If you are not convinced of that, then let’s just legislate away the decline in manufacturing jobs. We’ll decree that all jobs must follow the rules of soccer: You can’t use your hands. This will place us at some competitive disadvantage with the rest of the world, but never mind that, we would need a lot more manufacturing workers to keep production steady.

Manufacturing employment decline is due primarily to productivity increases. It finds a parallel in the decline of agricultural employment. 100 years ago 40% of workers worked in agriculture. If that ratio had continued, 54 million of us would be farmers today. Instead, 25% of Americans are employed in jobs that didn’t exist in 1967. How could we have filled these jobs if farming hadn’t become more efficient?

Of approximately 135 million American workers in 2003, around 12% earned a living in manufacturing (vs. 24% in 1970), and fewer than 2.8 million were employed in agriculture. Nonetheless, we lead the world in manufacturing and our agricultural industry places 3rd. We sell more manufactured goods than anybody, and we feed a lot of people everywhere.

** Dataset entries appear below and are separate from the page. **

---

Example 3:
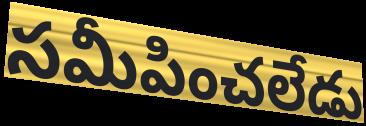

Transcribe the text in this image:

సమీపించలేడు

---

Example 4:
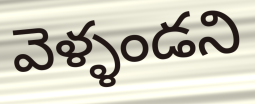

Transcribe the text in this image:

వెళ్ళండని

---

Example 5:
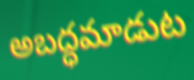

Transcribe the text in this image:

అబద్ధమాడుట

So, those manufacturing jobs weren’t exported; they ceased to exist – worldwide. Between 1995 and 2002, the world’s 20 largest economies experienced an 11% net loss in manufacturing jobs – a decline of 22 million workers. The United States lost about 2 million manufacturing jobs – also an 11% decline. In that same time frame manufacturing output in those 20 countries increased by 30 percent.

Contemporaneously, China lost 15 million manufacturing jobs – a 15% drop. I guess if the United States hadn’t been exporting jobs, China would have lost 17 million.

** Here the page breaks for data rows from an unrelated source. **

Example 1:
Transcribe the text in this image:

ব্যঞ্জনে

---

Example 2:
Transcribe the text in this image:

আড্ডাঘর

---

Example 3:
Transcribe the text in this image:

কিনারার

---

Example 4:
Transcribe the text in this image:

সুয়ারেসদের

The only argument left to those in favor of government subsidies seems to be that manufacturing jobs are even more precious now than before all this disruptive productivity improvement. Therefore, governments should heavily subsidize their best-loved manufacturing niche, each government trying to outbid the others. That could be argued, but it is easy to see why it would be just as stupid as subsidizing 54 million of us to be farmers.

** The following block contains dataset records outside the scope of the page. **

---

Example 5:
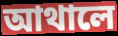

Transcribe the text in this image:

আথালে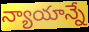
న్యాయాన్నే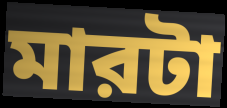
মারটাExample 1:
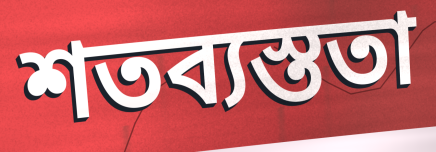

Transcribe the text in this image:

Just in time for Michigan’s budget discussions

Well, Michigan made the Wall Street Journal. As an example of what not to do.

It’s one of the largest experiments in smokestack chasing in American history, but one thing it hasn’t done is create jobs. An exhaustive new 100-page study by the Mackinac Center for Public Policy, a Michigan think tank, has reviewed where all the money has gone and what came of it. The study finds that for every 100 jobs that were promised with these tax credits over 14 years, only 29 arrived. Dare we call this cash for clunkers?

How about Dollars from Dummies?

…In Michigan these programs were responsible for 0.25% of all new jobs created in the last decade, according to the study. Meanwhile, in 2007 Michigan raised business taxes by $1.4 billion on other firms to pay for many of Ms. Granholm’s favored companies. Despite all the giveaways, Michigan was recently ranked as having the third most antibusiness climate among states, in a survey of executives by CEO magazine. If Michigan had simply cut taxes for every business, as Mr. Engler did in the 1990s when the state briefly led the nation in new jobs, it’s a good bet unemployment would be lower.

The study is here.

Previous related TOC comment here. The punch line:

The bottom line is that government is generally very bad at picking economic winners. Jennifer Granholm is much worse than that. She should attract all kinds of business and entrepreneurs to Michigan by eliminating corporate taxes and getting right to work legislation passed. It would not take nearly as long here as it did in Ireland for spectacular results. She should take a lesson from Sir John Cowperthwaite, but he’d be her philosophical nemesis.